Acheter toujours et toujours plus.

J’ai mis du temps (comparé notamment à certaines de mes amies) à me découvrir une passion pour les vêtements, chaussures, accessoires et même le maquillage. Tu comprends bien que ce temps est néanmoins révolu et qu’aujourd’hui oui, je suis une vraie nana et tout ça c’est mon truc. Déjà avant de travailler je faisais souvent les boutiques que ce soit avec ma mère ou avec mes copines. Puis j’ai commencé à travailler (job étudiant) et les choses se sont accélérées progressivement, sans finalement que je ne m’en rende vraiment compte.

Et tous les jours cette même rengaine « J’ai rien à me mettre » « Non mais ce pull est trop laid » « Olalala ce jean s’est tellement détendu » etc etc. Tu la connais sûrement aussi.

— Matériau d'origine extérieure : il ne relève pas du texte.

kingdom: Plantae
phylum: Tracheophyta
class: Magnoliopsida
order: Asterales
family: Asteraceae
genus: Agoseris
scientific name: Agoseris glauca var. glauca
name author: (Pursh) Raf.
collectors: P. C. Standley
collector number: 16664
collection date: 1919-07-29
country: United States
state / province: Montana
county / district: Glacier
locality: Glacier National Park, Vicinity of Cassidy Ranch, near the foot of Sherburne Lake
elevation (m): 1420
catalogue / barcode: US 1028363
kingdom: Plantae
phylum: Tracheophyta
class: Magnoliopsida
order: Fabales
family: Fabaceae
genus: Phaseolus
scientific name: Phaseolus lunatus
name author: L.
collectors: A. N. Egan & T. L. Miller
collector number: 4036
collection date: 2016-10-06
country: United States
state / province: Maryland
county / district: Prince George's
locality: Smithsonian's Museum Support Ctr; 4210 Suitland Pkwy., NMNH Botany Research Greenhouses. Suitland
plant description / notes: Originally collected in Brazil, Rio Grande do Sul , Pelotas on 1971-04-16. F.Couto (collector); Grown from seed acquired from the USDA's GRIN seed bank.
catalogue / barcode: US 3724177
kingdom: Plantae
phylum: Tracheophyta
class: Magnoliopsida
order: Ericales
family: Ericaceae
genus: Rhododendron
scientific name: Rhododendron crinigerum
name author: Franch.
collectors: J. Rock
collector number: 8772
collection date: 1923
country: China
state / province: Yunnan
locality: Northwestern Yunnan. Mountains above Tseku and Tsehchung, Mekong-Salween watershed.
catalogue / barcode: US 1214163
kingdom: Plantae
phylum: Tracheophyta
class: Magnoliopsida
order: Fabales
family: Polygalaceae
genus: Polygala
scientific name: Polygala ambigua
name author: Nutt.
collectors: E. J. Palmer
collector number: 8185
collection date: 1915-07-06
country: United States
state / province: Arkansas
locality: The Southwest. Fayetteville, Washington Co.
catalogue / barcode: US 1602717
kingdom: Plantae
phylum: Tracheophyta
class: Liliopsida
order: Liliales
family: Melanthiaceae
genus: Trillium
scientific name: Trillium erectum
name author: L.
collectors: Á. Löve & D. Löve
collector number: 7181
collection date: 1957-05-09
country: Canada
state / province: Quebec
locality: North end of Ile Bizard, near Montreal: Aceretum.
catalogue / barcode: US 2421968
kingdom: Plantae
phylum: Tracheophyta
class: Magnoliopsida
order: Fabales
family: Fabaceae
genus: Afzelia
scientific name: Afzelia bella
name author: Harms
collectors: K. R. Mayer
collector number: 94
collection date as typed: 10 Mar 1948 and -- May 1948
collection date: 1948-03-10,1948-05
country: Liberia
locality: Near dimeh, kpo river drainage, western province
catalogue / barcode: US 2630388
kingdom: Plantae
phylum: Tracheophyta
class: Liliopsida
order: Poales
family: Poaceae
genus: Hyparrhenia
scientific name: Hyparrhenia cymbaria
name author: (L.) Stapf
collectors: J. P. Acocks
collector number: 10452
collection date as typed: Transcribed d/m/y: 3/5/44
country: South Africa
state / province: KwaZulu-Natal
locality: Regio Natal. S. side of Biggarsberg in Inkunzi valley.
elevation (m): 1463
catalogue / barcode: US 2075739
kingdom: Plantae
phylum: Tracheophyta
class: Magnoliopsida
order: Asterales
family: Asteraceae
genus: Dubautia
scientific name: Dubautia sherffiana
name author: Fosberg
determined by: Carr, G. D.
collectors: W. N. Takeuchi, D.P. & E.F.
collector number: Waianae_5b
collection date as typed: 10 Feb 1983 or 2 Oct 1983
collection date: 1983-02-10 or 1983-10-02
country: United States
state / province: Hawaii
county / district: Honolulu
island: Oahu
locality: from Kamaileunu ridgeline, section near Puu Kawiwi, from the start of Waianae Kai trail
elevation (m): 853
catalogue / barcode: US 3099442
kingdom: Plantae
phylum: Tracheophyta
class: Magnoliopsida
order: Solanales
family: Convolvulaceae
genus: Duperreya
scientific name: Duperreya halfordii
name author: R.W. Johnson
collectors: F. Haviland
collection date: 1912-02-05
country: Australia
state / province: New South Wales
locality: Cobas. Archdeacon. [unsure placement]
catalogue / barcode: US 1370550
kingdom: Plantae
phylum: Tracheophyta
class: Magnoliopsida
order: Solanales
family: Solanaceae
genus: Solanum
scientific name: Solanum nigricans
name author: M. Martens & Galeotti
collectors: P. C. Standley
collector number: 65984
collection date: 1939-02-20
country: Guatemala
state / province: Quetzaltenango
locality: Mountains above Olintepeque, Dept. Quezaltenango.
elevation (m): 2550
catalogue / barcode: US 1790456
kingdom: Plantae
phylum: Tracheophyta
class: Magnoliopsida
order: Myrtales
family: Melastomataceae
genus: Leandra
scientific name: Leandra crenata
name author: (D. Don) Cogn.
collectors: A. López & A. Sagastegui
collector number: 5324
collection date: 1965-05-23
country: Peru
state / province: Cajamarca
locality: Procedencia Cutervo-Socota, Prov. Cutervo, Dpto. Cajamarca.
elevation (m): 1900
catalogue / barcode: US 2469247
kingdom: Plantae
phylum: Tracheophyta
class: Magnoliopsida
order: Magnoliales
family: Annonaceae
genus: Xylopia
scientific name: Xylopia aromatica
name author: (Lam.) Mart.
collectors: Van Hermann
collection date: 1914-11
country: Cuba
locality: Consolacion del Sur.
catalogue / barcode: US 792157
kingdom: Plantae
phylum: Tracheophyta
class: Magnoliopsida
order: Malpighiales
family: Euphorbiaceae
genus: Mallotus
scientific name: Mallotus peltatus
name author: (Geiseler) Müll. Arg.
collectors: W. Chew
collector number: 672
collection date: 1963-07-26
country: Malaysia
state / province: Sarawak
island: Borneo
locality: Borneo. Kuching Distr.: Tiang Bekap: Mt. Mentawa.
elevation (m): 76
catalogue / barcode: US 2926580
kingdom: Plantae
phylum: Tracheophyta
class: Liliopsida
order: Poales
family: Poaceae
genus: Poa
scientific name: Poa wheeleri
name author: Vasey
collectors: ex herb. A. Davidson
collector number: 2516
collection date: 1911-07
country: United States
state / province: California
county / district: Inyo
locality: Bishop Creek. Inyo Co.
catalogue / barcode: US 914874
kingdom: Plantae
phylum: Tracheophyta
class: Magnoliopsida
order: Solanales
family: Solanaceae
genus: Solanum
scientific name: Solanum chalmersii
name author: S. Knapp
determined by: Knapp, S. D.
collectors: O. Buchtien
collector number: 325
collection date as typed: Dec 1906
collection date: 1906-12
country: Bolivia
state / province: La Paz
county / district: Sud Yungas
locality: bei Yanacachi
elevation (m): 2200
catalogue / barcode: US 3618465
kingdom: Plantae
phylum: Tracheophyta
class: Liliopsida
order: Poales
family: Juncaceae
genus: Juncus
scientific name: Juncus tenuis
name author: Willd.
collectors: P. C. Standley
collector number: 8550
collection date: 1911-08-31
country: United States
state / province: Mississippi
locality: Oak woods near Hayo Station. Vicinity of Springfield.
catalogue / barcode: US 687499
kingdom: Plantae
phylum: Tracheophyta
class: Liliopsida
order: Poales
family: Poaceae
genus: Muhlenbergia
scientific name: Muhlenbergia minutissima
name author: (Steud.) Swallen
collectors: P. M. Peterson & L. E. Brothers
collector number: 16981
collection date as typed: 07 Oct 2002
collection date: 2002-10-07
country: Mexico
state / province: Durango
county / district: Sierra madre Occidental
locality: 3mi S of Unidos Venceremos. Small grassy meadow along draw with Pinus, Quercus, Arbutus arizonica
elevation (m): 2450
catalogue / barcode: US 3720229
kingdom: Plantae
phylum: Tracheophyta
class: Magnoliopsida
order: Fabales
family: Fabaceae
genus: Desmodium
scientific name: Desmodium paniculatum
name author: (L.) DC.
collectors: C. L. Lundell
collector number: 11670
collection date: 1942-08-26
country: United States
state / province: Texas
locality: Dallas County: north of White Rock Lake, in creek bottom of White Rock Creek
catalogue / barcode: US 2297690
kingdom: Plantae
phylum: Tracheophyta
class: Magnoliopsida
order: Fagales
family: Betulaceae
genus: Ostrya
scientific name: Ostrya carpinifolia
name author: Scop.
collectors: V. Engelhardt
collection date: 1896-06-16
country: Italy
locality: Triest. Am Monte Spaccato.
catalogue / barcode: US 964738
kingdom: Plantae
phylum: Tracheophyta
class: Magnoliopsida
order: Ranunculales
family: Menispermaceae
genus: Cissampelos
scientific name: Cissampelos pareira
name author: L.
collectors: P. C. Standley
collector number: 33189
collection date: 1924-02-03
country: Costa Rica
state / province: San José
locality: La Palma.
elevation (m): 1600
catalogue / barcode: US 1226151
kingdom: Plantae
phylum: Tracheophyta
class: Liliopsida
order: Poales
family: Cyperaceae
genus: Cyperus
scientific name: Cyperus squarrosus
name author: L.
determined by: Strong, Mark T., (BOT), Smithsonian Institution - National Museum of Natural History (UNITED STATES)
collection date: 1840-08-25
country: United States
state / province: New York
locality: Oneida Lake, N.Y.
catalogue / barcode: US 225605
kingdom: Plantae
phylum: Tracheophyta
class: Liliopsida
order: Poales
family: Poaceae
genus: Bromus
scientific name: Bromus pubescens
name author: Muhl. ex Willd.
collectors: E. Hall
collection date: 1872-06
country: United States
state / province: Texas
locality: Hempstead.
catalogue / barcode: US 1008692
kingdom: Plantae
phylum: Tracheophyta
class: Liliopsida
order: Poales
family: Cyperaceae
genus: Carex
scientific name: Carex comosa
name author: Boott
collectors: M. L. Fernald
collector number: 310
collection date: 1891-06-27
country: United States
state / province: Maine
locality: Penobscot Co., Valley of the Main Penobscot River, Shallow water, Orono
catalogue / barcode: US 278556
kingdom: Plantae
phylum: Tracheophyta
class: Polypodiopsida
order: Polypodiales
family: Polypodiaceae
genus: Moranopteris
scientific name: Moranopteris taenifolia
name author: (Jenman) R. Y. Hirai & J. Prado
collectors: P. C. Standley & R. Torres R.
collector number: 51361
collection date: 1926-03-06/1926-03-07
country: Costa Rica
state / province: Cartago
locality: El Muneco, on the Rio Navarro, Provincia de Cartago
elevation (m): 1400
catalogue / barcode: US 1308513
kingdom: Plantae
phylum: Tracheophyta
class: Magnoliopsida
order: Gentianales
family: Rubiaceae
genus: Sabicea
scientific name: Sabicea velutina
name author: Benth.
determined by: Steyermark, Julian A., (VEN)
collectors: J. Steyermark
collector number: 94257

Résultat des tonnes de vêtements qui n’ont pas toujours le temps de s’user. Des tonnes de chaussures qui ne sortent pas toute l’année. Et je ne te parle même pas du maquillage… Enfin si je vais t’en parler, histoire d’enfoncer le clou.

Il y a plus d’un an je te disais déjà que j’avais trop mais beaucoup trop de rouges à lèvres, mais c’est un tout. Les crèmes du jour s’entassent à côté des crèmes pour le corps que je ne mets jamais. Je collectionne les palettes Naked d’Urban Decay et je récolte avec amour tous les cadeaux de marque que je pouvais avoir lors d’un stage dans la beauté. Clairement, mes placards dégueulent de produits et moi tous les matins j’ai le même rituel : bb crème & mascara…

Quand trop c’est trop

Petit à petit j’ai eu la sensation d’étouffer au milieu de mon joyeux bordel. Trop de vêtements difformes, passés, trop de maquillage à user que je n’use jamais, trop de place prise dans mes placards, trop de trop et trop de tout.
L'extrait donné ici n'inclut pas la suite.